Инструктор пожал плечами.
– Нельзя же так, – сказал Кондратьев с отчаянием. – Я же выйду из формы. – Он оглянулся на Панина. (Панин глядел в пол.) Кондратьев снова поглядел на инструктора. – У меня же все пропадет.
– Это только временно, – сказал инструктор.
– Сколько это – временно?
– До особого распоряжения. Месяца на два, не больше. Это бывает иногда. А пока будете тренироваться на пятикратных. Потом наверстаете.
– Да ничего, Сережа, – басом сказал Панин. – Отдохни немного от своих многократных.
– Все же я попросил бы… – начал Кондратьев отвратительным заискивающим голосом, каким не говорил никогда в жизни.
Инструктор нахмурился.
– Мы теряем время, Кондратьев, – сказал он. – Ступайте в кабину.
– Есть, – тихо сказал Сережа и полез в кабину.
Он уселся в кресло, пристегнулся широкими ремнями и стал ждать. Перед креслом было зеркало, и Кондратьев увидел в нем свое хмурое, злое лицо. «Лучше бы уж меня вынесли, – подумал он. – Теперь мышцы размякнут, и начинай все сначала. Когда я теперь доберусь до десятикратных! Или хотя бы до восьмикратных. Все они считают меня спортсменом, – со злостью подумал он. – И врач тоже. Может быть, рассказать ему?» Он представил себе, как он рассказывает врачу, зачем ему все это нужно, а врач глядит на него веселыми выцветшими глазками и говорит: «Умеренность, Сергей, умеренность…»
– Перестраховщик, – сказал Кондратьев громко.

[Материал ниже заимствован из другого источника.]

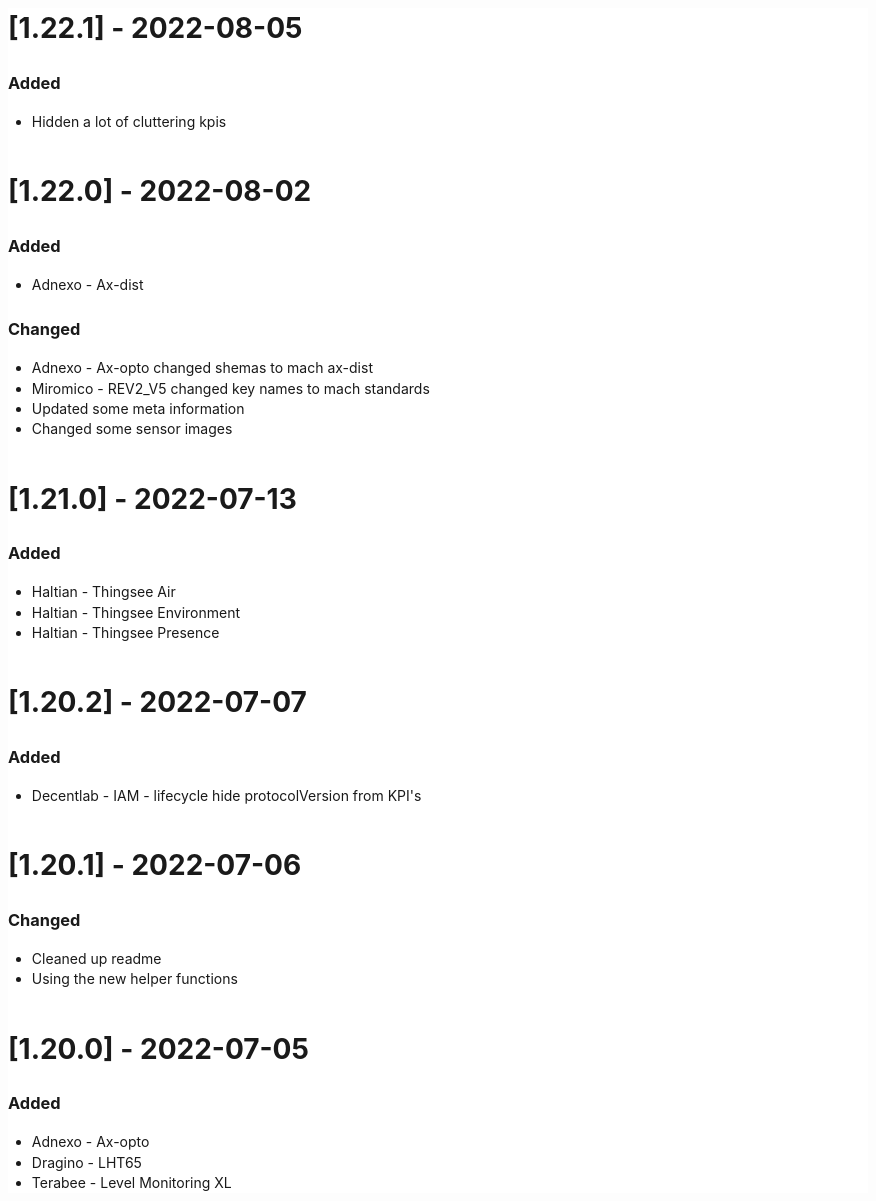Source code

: # [1.22.1] - 2022-08-05

### Added

- Hidden a lot of cluttering kpis

# [1.22.0] - 2022-08-02

### Added

- Adnexo - Ax-dist

### Changed

- Adnexo - Ax-opto changed shemas to mach ax-dist
- Miromico - REV2_V5 changed key names to mach standards
- Updated some meta information
- Changed some sensor images

# [1.21.0] - 2022-07-13

### Added

- Haltian - Thingsee Air
- Haltian - Thingsee Environment
- Haltian - Thingsee Presence

# [1.20.2] - 2022-07-07

### Added

- Decentlab - IAM - lifecycle hide protocolVersion from KPI's

# [1.20.1] - 2022-07-06

### Changed

- Cleaned up readme
- Using the new helper functions

# [1.20.0] - 2022-07-05

### Added

- Adnexo - Ax-opto
- Dragino - LHT65
- Terabee - Level Monitoring XL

Он имел в виду врача, но тут же подумал, что Виталий Ефремович может услышать это через переговорную трубку и принять на свой счет.
– Ну и ладно, – сказал он громко.
Кабину плавно качнуло. Тренировка началась.
…Когда они вышли из тренировочного зала, Панин немедленно принялся массировать отеки под глазами. У него после Большой Центрифуги всегда появлялись отеки под глазами, как и у всех курсантов, склонных к полноте. Панин очень заботился о своей внешности. Он был красив и привык нравиться. Поэтому сразу после Большой Центрифуги он немедленно принимался за свои отеки.
– У тебя вот никогда не бывает этой пакости, – сказал он Кондратьеву.
Кондратьев промолчал.
– У тебя удачная конституция, спортсмен. Как у воблы.
– Мне бы твои заботы, – сказал Кондратьев.
– Тебе же сказано, что это только временно, чудак.
– Гальцеву тоже говорили, что это только временно, а потом перевели к дистанционникам.
– Ну что ж, – рассудительно сказал Панин, – значит, не судьба ему.
Кондратьев стиснул зубы.
– Подумаешь, – сказал Панин, – запретили ему восьмикратные. Вот я, например, человек простой, простодушный…
Кондратьев остановился.
– Слушай, ты, – сказал он. – Быков увел «Тахмасиб» от Юпитера только на двенадцатикратной перегрузке. Может быть, тебе это неизвестно?